A empresa espera obter em até 15 dias do governo o "Selo Combustível Social", referente à participação dos agricultores familiares nesta cadeia produtiva. Com ele, há vantagens tributárias.


Max Slivnik, diretor comercial para mercado interno da unidade de negócio de grãos e processamento de soja da Cargill no país, destaca, ainda, que a planta de Três Lagoas está próxima das principais regiões de consumo do país (Sudeste e Sul) e conta com três modais para escoamento da produção à disposição (rodoviário, ferroviário e fluvial).


"A planta conta com tecnologia alemã de ponta e já produz um biodiesel de elevada qualidade, com padrões que a ANP [Agência Nacional de Petróleo, Gás Natural e Biocombustíveis] só prevê para 2014", diz.


O biodiesel que já vem sendo produzido na fase de testes em Três Lagoas tem, por exemplo, umidade inferior a 200 partes por milhão, necessária para a mistura em um diesel com menor teor de enxofre, cujo uso começa a se disseminar no Brasil.


"Nesse caso, o biocombustível que será misturado tem de ter um teor de umidade menor para evitar a proliferação de bactérias", explica Elcio de Angelis. "É um passo importante", continua, "porque ajusta a qualidade do produto brasileiro a padrões internacionais".


Segundo os executivos, o momento também é propício à estreia da companhia no segmento, já que o percentual obrigatório de mistura do biodiesel no diesel deve subir de 5% (B5) para 7% (B7) no curto prazo, segundo discussões em andamento.


Além disso, o biodiesel confere nova dinâmica aos negócios do grupo com óleo de soja, cujas exportações estão em queda.
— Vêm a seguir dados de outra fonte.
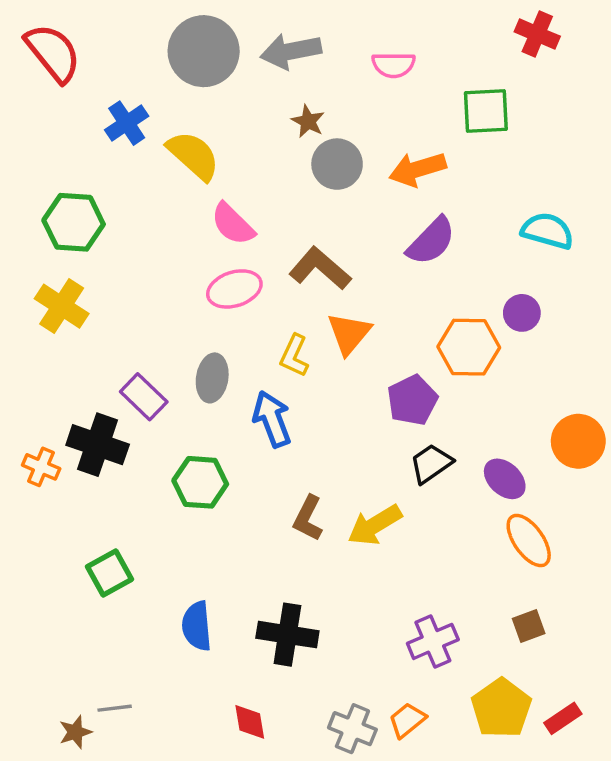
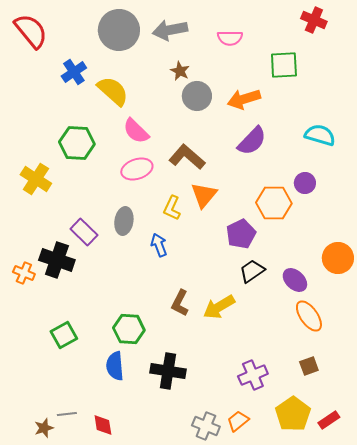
green hexagon: (74, 222) -> (77, 143), moved
blue arrow: (272, 419) -> (159, 245), size x0.7
green hexagon: (200, 482) -> (129, 329), moved
red diamond: (250, 722) -> (103, 425), moved

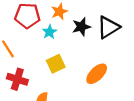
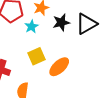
orange ellipse: (97, 74) -> (59, 67), moved

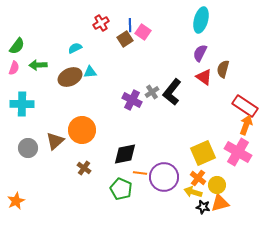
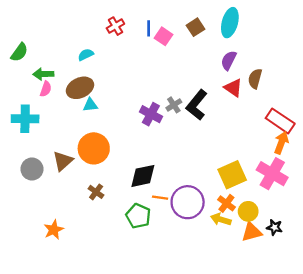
brown square: (125, 39) -> (196, 27), moved
pink semicircle: (14, 68) -> (46, 89), moved
cyan triangle: (90, 72) -> (90, 105), moved
orange star: (16, 201) -> (54, 230), moved
black star: (203, 207) -> (274, 227), moved

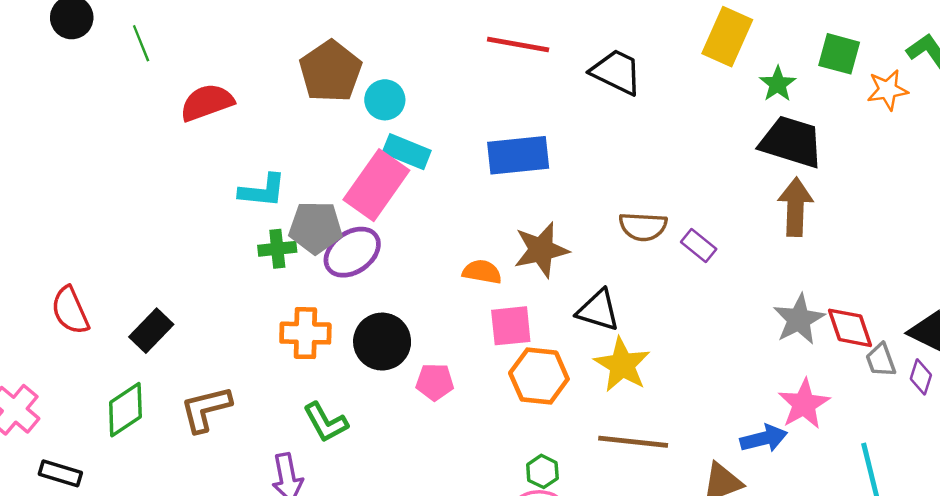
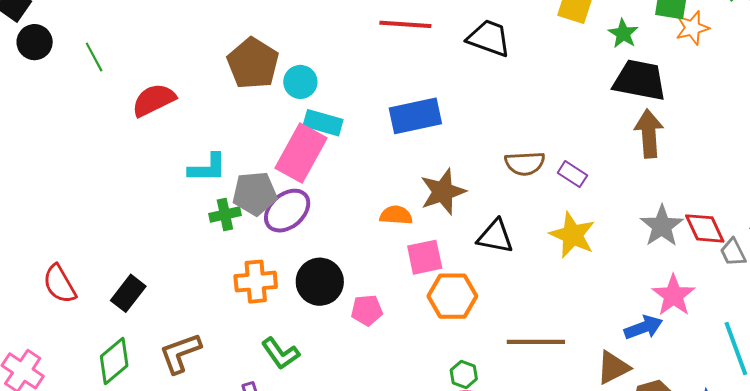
orange star: (888, 90) -> (692, 28), moved
yellow star: (622, 365) -> (572, 235), moved

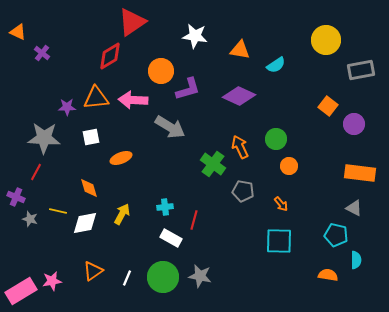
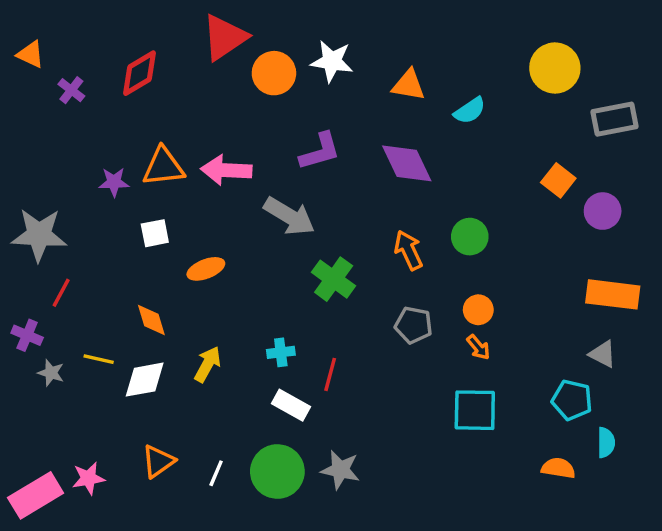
red diamond: (110, 56) -> (139, 73), moved
orange circle: (161, 71) -> (274, 73), moved
purple diamond: (239, 96) -> (407, 163), turned 40
gray star: (44, 138) -> (39, 235), moved
green cross: (213, 164) -> (334, 279), moved
orange circle: (289, 166) -> (478, 310), moved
A Cargill é grande produtora de óleo de soja para alimentação e fins industriais.


Já em meio às discussões sobre o novo marco regulatório do biodiesel, a Associação de Produtores de Biodiesel do Brasil (Aprobio) e a União Brasileira de Biodiesel e Bioquerosene (Ubrabio) projetaram, no início deste mês, que os investimentos na cadeia do biocombustível poderão somar R$ 28 bilhões no país até 2020, quando a mistura obrigatória deverá chegar a 20% e exigirá, portanto, maior oferta.


Apesar do futuro promissor, a elevada capacidade ociosa do parque produtivo já instalado no país mantém a Cargill com os pés no chão. "É uma indústria jovem, com o marco regulatório ainda sofrendo alterações. Vamos consolidar nosso negócio no médio prazo", afirma Slivnik. Assim, informa, a Cargill não planeja, no momento, construir uma nova planta voltada para o segmento.